How does this improve supply chain security if the signing happens
automagically rather than manually at points somebody actually
did extra verification?  That is, what's the attack vector this helps with?

What's the extra space requirement if every commit is signed?  I suspect
the signatures themselves do not compress well.

Richard.

>
> Opinions?

Re: commit signing

[Jakub Jelinek]

On Wed, Sep 14, 2022 at 01:31:06PM +0200, Richard Biener via Gcc wrote:
> How does this improve supply chain security if the signing happens
> automagically rather than manually at points somebody actually
> did extra verification?  That is, what's the attack vector this helps with?
> 
> What's the extra space requirement if every commit is signed?  I suspect
> the signatures themselves do not compress well.

Note, right now we sign the release tags and I think one basepoint
(basepoints/gcc-11) is signed too (but the rest of them aren't).

	Jakub

Re: commit signing

[Ulrich Drepper]

[-- Attachment #1: Type: text/plain, Size: 921 bytes --]

On Wed, Sep 14, 2022 at 1:31 PM Richard Biener <richard.guenther@gmail.com>
wrote:

> How does this improve supply chain security if the signing happens
> automagically rather than manually at points somebody actually
> did extra verification?


It works only automatically if you have ssh-agent (and/or gpg-agent)
running.  I assume that's what developers do anyway because that's how they
like push changes to sourceware.  If you don't have an agent you'll have to
provide the signature of the signing key at the time of the commit.

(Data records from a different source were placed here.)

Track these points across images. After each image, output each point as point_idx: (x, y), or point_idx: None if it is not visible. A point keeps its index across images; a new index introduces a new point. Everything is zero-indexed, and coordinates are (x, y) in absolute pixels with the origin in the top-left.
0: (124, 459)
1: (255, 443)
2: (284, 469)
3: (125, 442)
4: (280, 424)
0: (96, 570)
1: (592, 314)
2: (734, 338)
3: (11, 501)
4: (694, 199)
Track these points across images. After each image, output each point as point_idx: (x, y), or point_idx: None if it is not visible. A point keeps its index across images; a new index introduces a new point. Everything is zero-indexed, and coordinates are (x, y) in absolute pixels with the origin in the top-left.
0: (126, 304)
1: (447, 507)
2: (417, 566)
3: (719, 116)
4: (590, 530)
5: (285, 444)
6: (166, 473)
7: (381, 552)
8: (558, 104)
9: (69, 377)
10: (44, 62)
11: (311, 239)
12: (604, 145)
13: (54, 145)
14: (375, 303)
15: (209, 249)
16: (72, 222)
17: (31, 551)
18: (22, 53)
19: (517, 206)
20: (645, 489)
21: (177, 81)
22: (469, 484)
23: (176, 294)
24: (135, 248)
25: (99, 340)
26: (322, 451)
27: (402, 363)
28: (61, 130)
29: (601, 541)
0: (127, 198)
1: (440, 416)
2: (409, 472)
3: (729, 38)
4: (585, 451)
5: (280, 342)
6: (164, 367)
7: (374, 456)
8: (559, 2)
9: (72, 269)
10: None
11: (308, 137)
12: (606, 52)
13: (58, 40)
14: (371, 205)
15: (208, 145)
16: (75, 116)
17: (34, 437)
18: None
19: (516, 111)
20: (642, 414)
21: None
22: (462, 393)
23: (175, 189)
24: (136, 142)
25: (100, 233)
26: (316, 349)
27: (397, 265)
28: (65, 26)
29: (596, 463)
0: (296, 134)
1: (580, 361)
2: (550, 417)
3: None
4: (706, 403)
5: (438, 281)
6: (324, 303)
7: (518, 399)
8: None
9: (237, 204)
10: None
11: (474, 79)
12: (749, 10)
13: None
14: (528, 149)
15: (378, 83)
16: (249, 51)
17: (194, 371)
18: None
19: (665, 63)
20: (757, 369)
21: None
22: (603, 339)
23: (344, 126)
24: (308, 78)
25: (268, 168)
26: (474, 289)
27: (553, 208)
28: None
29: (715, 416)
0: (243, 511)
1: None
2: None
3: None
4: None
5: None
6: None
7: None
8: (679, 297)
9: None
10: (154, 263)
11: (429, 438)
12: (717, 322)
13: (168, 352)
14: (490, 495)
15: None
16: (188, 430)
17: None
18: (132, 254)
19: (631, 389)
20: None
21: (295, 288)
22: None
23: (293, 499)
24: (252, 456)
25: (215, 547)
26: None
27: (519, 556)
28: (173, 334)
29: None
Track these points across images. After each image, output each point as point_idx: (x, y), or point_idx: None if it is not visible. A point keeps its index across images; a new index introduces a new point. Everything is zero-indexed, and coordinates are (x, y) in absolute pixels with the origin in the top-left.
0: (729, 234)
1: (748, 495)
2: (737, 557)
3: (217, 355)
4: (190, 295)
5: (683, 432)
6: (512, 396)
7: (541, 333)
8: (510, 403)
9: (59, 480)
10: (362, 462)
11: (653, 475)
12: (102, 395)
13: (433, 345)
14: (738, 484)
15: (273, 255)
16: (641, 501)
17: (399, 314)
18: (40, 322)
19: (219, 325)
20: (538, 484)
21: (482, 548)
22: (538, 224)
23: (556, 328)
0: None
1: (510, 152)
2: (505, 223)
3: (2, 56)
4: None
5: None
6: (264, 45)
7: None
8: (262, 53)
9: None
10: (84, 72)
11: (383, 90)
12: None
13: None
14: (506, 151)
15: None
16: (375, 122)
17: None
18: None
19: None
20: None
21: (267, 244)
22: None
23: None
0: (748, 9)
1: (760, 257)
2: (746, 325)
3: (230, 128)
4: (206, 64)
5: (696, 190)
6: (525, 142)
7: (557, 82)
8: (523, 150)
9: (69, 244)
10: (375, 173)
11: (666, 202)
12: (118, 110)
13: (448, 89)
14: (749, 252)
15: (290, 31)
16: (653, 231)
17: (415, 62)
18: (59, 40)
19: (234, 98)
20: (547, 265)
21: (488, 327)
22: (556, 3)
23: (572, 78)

What's the extra space requirement if every commit is signed?  I suspect
> the signatures themselves do not compress well.
>

The signatures are probably implemented as signed hashes of some sort.  So,
perhaps an additional SHA256 block plus infrastructure to determine the key
used etc.  I doubt that this is really measurable with today's disks and
servers and network connections.

Re: commit signing

[Ulrich Drepper]

[-- Attachment #1: Type: text/plain, Size: 1065 bytes --]

On Wed, Sep 14, 2022 at 2:07 PM Ulrich Drepper <drepper@redhat.com> wrote:

> On Wed, Sep 14, 2022 at 1:31 PM Richard Biener <richard.guenther@gmail.com>
> wrote:
>
>> How does this improve supply chain security if the signing happens
>> automagically rather than manually at points somebody actually
>> did extra verification?
>
>
> It works only automatically if you have ssh-agent (and/or gpg-agent)
> running.  I assume that's what developers do anyway because that's how they
> like push changes to sourceware.  If you don't have an agent you'll have to
> provide the signature of the signing key at the time of the commit.
>


This was the last message I sent and no further questions or comments
arrived.

Shall I prepare a small patch with an initial version of the key files
(with my key), perhaps a patch to the setup script Jonathan mentioned, and
a few words to be added to a README or similar file (which?)?

Initially this could be optional and we could gather data on the pickup and
only after an initial period switch to make the signing mandatory.